The primary endpoint of the present study was the rate of completing treatment, defined as 5 consecutive days of defervescence without any serious medical complications. The secondary endpoints were the rates of absence of fever at 72 hours and on Days 7 and 14, and safety. Relevant hematological and biochemical variables were evaluated, and urinalysis was performed on Days 0, 3, and 7 and on termination of therapy, more often if necessitated by the patient’s condition. Renal function was assessed on the basis of serum creatinine and hepatic function on the basis of serum bilirubin, transaminase, and alkaline phosphatase concentrations. The response rate was defined as the rate of recovery from FN without a change in microbial agent or serious complications.
In this multi-institutional prospective study, the data required to assess the treatment response and incidence of adverse events were recorded. The primary endpoint was the rate of completion of treatment, defined as 5 consecutive days of defervescence without any serious medical complications.
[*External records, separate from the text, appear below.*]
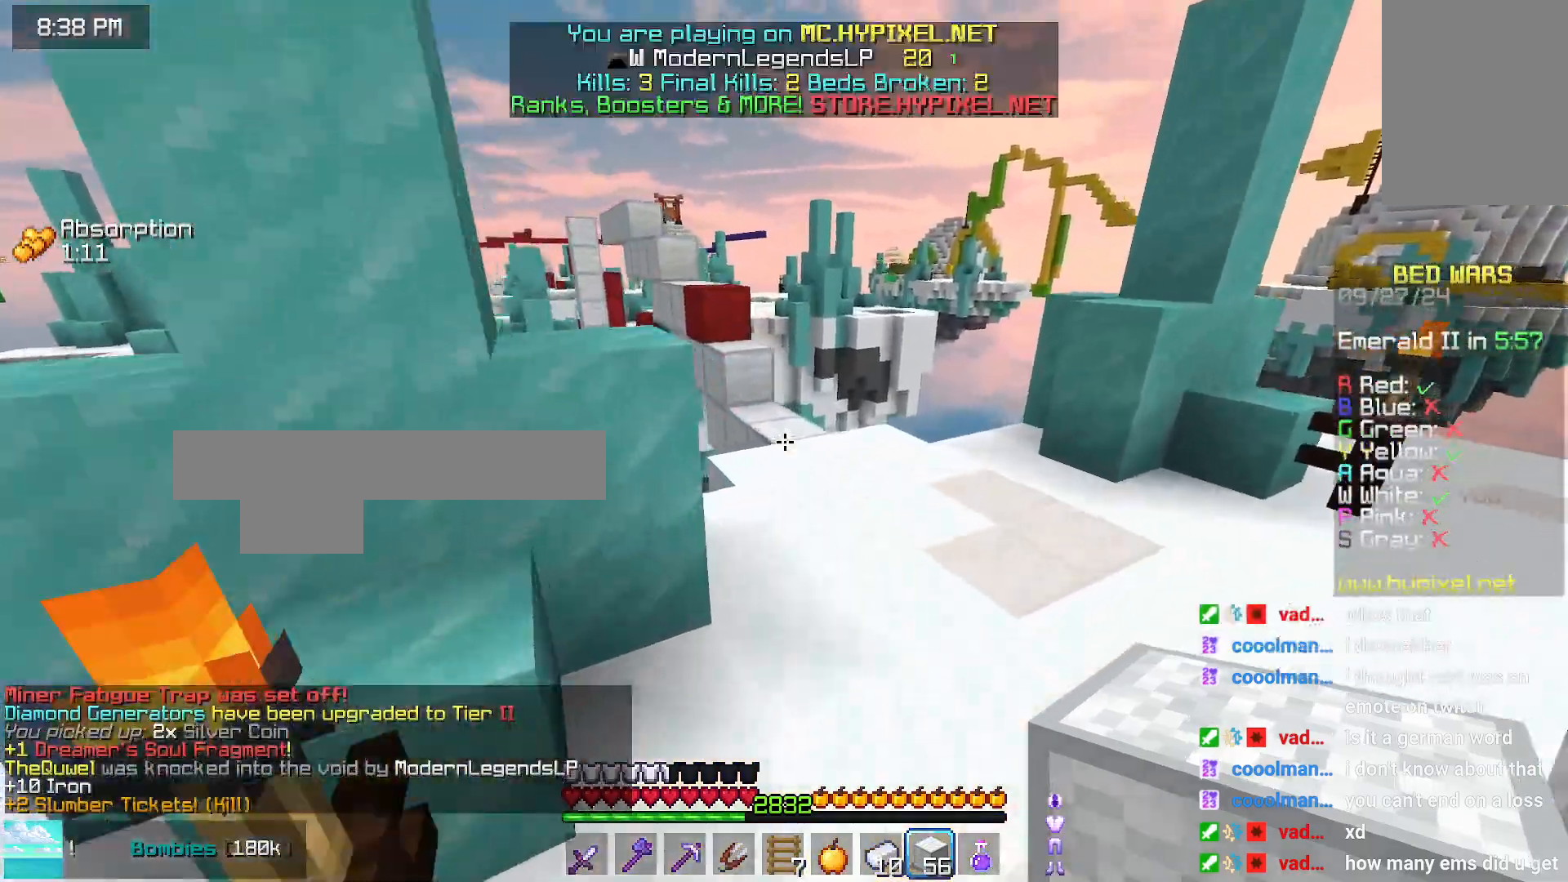
{"keys": ["space", "up"], "mouse": [], "events": []}
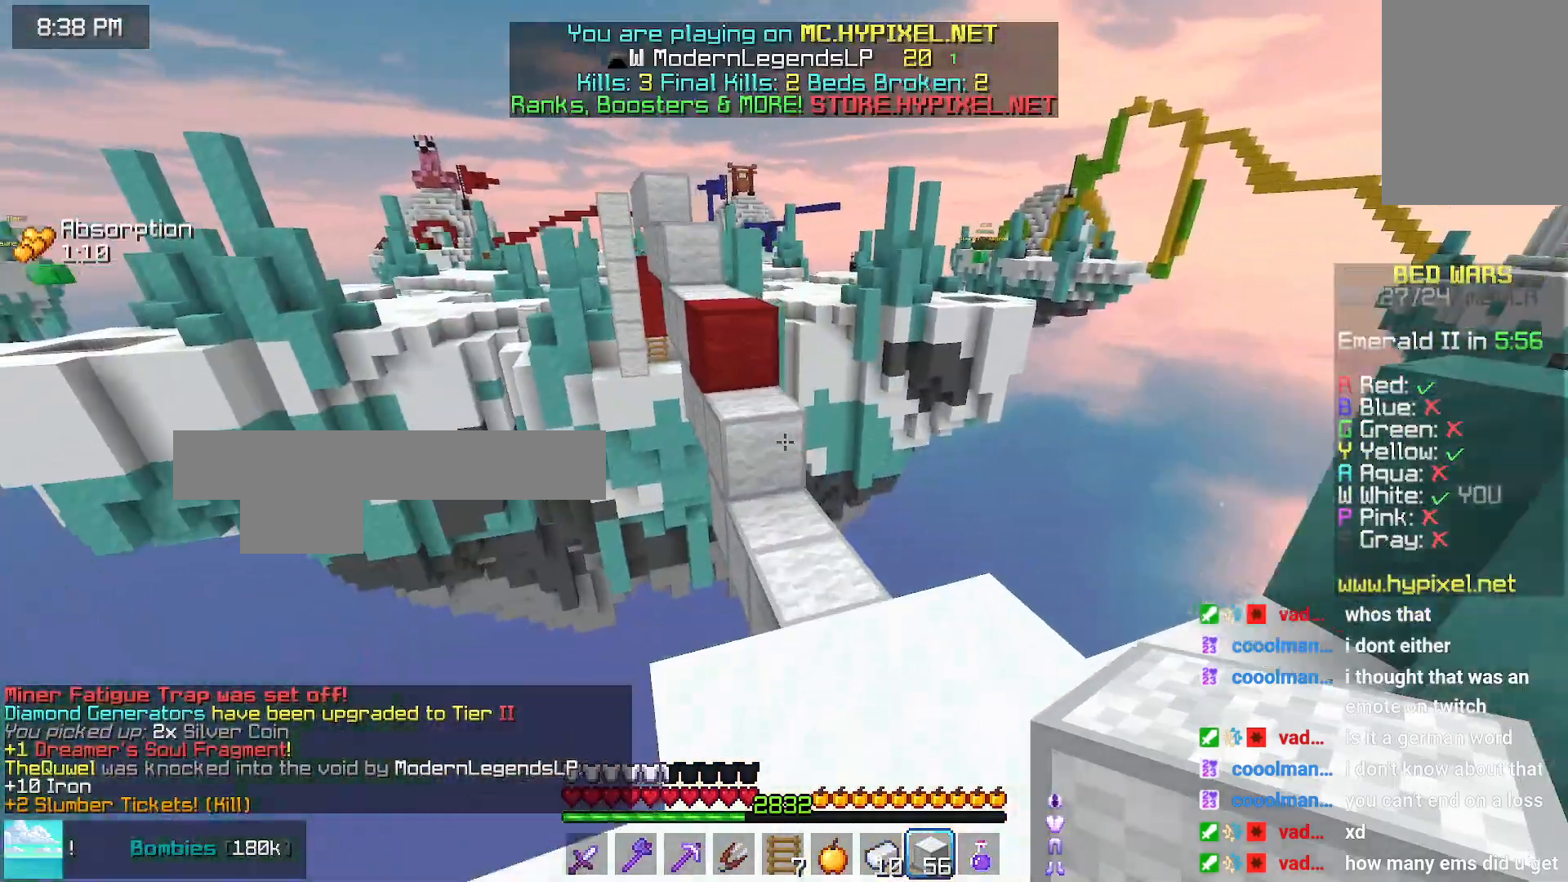
{"keys": [], "mouse": [], "events": [[233, "mouse_right", "down"], [333, "mouse_right", "up"], [433, "space", "up"], [433, "up", "up"]]}
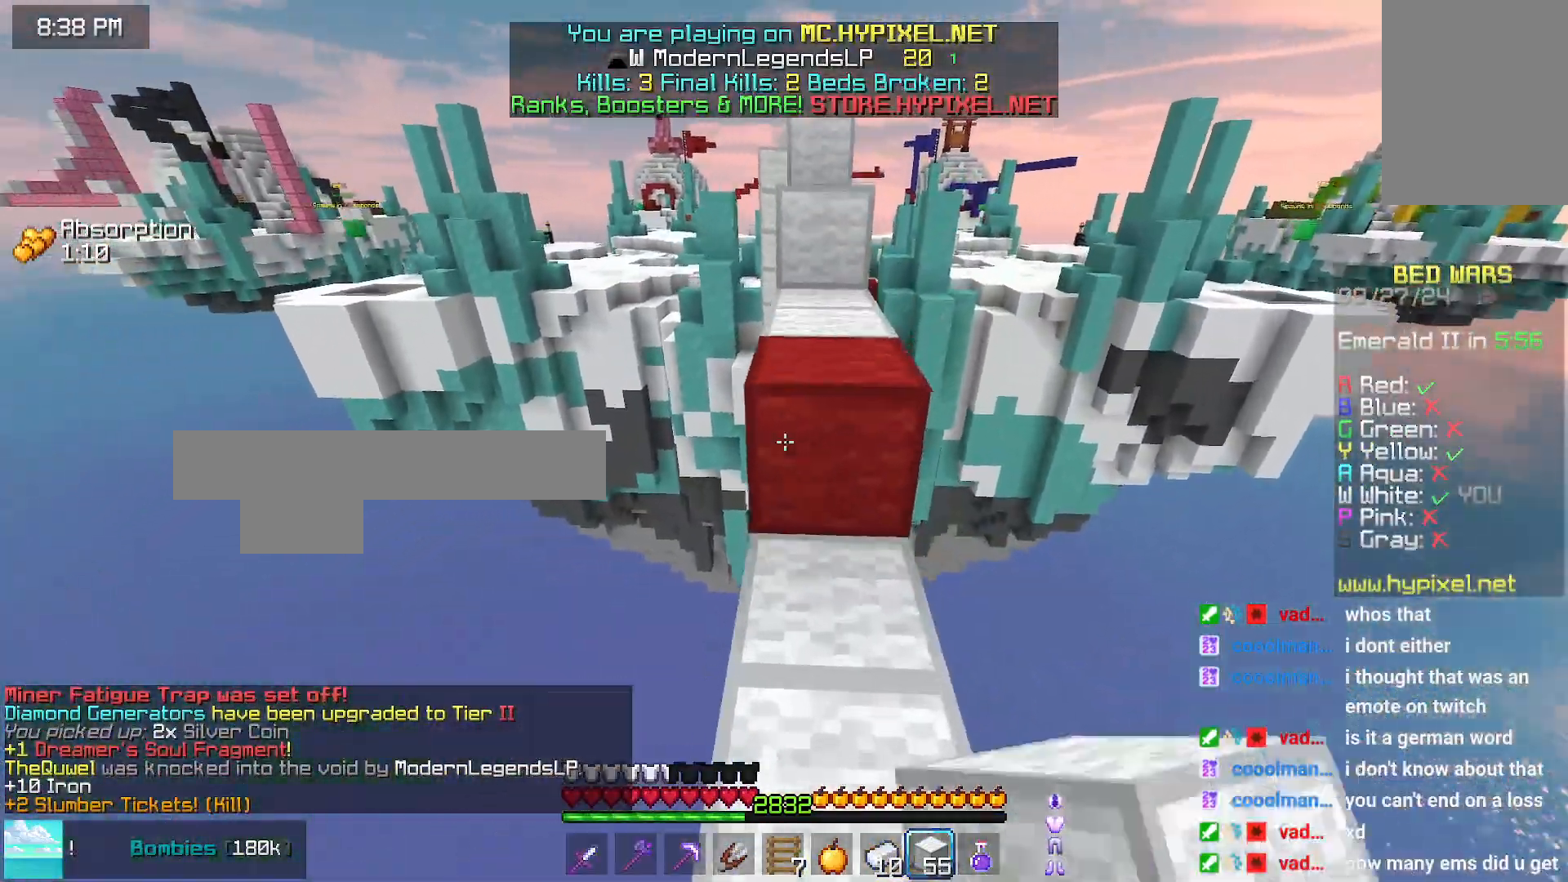
{"keys": ["up"], "mouse": [], "events": [[150, "space", "down"], [150, "up", "down"], [400, "space", "up"]]}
LVFX and moxifloxacin, fluoroquinolone antimicrobial agents that are similar to STFX, have been reported as monotherapy for FN, being effective in 76.5% and 94.1% of cases, respectively (5), (6). The aim of this study was to determine whether treatment with STFX is superior to treatment with other fluoroquinolone antimicrobial agents, which we selected as a historical control. The threshold effective ratio for other fluoroquinolone antimicrobial agents was set at 76.5% and the expected effective ratio for FN at 90%. A normal approximation test with α = 0.05 (one-sided) determined that 50 cases would satisfy a detection power 1-β = 0.8. To allow for dropouts, the target number of cases was set at 54.
Two-sided confidence intervals (CIs) for chemotherapeutic responses were determined and χ2 testing performed using the JMP version 7.0 software program (SAS Institute, Cary, NC, USA) and the Wilson CI with no continuity correction.
Between June 2013 and September 2017, 26 patients were enrolled in the present study. The study was stopped before the target number of 54 cases had been accumulated because of the unexpectedly long time taken to accrue participants. All participants were treated with STFX in the six institutions associated with LOGIK group. No patient died. The patients’ personal and clinical characteristics at the time of enrollment are summarized in Table 1. Demographic and clinical characteristics of FN are shown in Table 2.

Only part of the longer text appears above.